Adapun tulisan ini dimulai dengan pendahuluan. Kemudian mengangkat soal
profile seorang Driyarkara. Disusul dengan situasi atau konflik-konflik yang
menandai gagasan dan praksis Pancasila dan analisis-analisis Driyarkara
mengenai isi sikap Pancasila yang terkandung dalam lima sila. Pada bagian
terakhir, penulis mengemukakan relevansi dan refleksi kritis dari judul yang
diangkat dalam tulisan ini.
B. Latar Belakang Driyarkara
1. Riwayat Hidup
dan Pendidikan[2]
Drijarkara lahir
di lereng pegungungan Menoreh, tepatnya di desa Kedunggubah, kurang lebih 8 km
sebelah timur Purworejo, Kedu, Jawa Tengah pada tanggal 13 Juni 1913. Ia diberi
nama Soehirman. Saat kecil, ia lebih sering dipanggil Djenthu; yang berarti
kekar dan gemuk. Baru ketika masuk
novisiat SJ di Girisonta, Djenthu menamakan sendiri dirinya: Drijarkara.
Semula Drijarkara
bersekolah di Volksschool dan Vervolgschool di Cangkrep. Itu semua
harus ditempuhnya dengan berjalan kaki. Pada tahun 1929, Drijarkara masuk
Seminari Menengah di Yogyakarta. Setelah tamat ia melanjutkan pendidikan calon
imamnya dengan bergabung ke SJ. Ia menempuh dua tahun masa Novisiat (St.
Stanislaus Kostka, Girisonta) kemudian satu tahun masa Yuniorat: belajar bahasa
Latin, Yunani Kuno serta sejarah kebudayaan Timur dan Barat sebagai persiapan
studi filsafat. Sesudah itu selama tiga tahun (1935-1941) ia belajar filsafat
pada Sekolah Tinggi Filsafat di Yogyakarta yang waktu itu disebut Ignatius
College.

TUJUAN LATIHAN
Kutip tanpa perubahan bagian teks tentang Driyarkara di atas, mulai dari "Semula Drijarkara" terus ke bawah hingga "masa Novisiat (St.".

KUMPULAN DATA
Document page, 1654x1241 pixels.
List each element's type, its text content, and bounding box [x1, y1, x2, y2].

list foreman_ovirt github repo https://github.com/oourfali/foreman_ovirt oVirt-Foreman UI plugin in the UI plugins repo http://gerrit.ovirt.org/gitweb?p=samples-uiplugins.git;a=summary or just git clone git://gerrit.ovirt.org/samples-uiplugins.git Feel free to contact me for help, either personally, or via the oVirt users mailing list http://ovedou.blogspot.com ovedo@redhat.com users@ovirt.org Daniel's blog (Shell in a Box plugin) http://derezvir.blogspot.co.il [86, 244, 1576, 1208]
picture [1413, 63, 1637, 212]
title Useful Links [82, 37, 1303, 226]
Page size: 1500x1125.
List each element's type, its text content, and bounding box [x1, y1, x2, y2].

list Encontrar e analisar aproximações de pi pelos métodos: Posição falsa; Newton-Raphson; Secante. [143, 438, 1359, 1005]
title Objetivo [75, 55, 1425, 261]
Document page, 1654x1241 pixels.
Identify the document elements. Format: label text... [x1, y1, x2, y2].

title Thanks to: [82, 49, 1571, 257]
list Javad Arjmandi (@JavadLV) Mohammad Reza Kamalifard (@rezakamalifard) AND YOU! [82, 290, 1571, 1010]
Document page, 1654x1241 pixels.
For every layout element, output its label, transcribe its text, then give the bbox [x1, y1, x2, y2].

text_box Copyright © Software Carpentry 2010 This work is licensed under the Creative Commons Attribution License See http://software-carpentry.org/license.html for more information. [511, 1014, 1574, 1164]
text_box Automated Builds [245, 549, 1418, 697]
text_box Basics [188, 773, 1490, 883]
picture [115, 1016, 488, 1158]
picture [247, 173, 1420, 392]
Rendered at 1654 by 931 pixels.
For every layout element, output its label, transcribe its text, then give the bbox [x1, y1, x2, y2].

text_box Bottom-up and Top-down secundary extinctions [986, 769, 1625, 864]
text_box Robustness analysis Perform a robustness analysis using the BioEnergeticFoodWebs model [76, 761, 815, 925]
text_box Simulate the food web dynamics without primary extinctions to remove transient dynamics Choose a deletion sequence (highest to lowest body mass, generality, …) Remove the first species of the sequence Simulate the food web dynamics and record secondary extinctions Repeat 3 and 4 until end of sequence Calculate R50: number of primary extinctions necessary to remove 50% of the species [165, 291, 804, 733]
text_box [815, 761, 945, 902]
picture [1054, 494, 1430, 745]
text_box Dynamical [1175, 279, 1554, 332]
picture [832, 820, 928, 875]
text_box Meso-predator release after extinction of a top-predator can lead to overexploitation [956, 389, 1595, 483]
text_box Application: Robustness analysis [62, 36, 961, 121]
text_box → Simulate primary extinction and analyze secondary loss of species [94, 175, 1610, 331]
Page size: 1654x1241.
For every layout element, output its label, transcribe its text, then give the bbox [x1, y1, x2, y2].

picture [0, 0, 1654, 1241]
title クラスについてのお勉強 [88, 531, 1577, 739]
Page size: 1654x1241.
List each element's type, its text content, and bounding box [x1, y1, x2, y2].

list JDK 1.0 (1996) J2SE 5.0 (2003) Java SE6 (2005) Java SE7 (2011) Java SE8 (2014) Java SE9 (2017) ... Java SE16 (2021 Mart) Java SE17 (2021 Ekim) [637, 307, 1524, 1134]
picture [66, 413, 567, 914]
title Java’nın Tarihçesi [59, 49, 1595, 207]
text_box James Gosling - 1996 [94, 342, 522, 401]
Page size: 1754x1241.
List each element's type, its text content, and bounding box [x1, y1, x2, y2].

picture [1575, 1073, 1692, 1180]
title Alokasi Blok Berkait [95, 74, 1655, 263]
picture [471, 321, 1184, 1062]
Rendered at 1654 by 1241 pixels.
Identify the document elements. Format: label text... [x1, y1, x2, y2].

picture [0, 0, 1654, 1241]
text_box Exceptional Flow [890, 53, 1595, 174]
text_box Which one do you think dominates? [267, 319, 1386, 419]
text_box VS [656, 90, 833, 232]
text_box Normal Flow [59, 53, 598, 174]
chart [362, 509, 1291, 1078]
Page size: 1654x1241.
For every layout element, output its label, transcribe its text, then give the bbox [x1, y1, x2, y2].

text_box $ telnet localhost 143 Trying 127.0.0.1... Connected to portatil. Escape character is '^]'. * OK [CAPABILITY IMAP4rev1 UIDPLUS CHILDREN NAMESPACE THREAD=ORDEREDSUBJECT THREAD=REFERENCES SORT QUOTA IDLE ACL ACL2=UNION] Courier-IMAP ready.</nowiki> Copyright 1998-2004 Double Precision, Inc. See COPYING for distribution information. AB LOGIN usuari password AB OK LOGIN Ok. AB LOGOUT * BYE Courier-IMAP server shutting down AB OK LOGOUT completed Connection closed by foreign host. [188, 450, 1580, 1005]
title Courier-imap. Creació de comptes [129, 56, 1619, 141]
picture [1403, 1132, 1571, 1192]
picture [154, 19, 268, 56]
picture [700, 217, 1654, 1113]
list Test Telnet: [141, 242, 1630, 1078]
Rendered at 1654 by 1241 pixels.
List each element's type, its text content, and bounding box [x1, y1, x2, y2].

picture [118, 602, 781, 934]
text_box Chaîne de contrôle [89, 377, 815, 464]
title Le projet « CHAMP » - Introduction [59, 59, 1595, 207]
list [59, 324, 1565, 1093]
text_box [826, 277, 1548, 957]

JAWABAN LATIHAN
Semula Drijarkara
bersekolah di Volksschool dan Vervolgschool di Cangkrep. Itu semua
harus ditempuhnya dengan berjalan kaki. Pada tahun 1929, Drijarkara masuk
Seminari Menengah di Yogyakarta. Setelah tamat ia melanjutkan pendidikan calon
imamnya dengan bergabung ke SJ. Ia menempuh dua tahun masa Novisiat (St.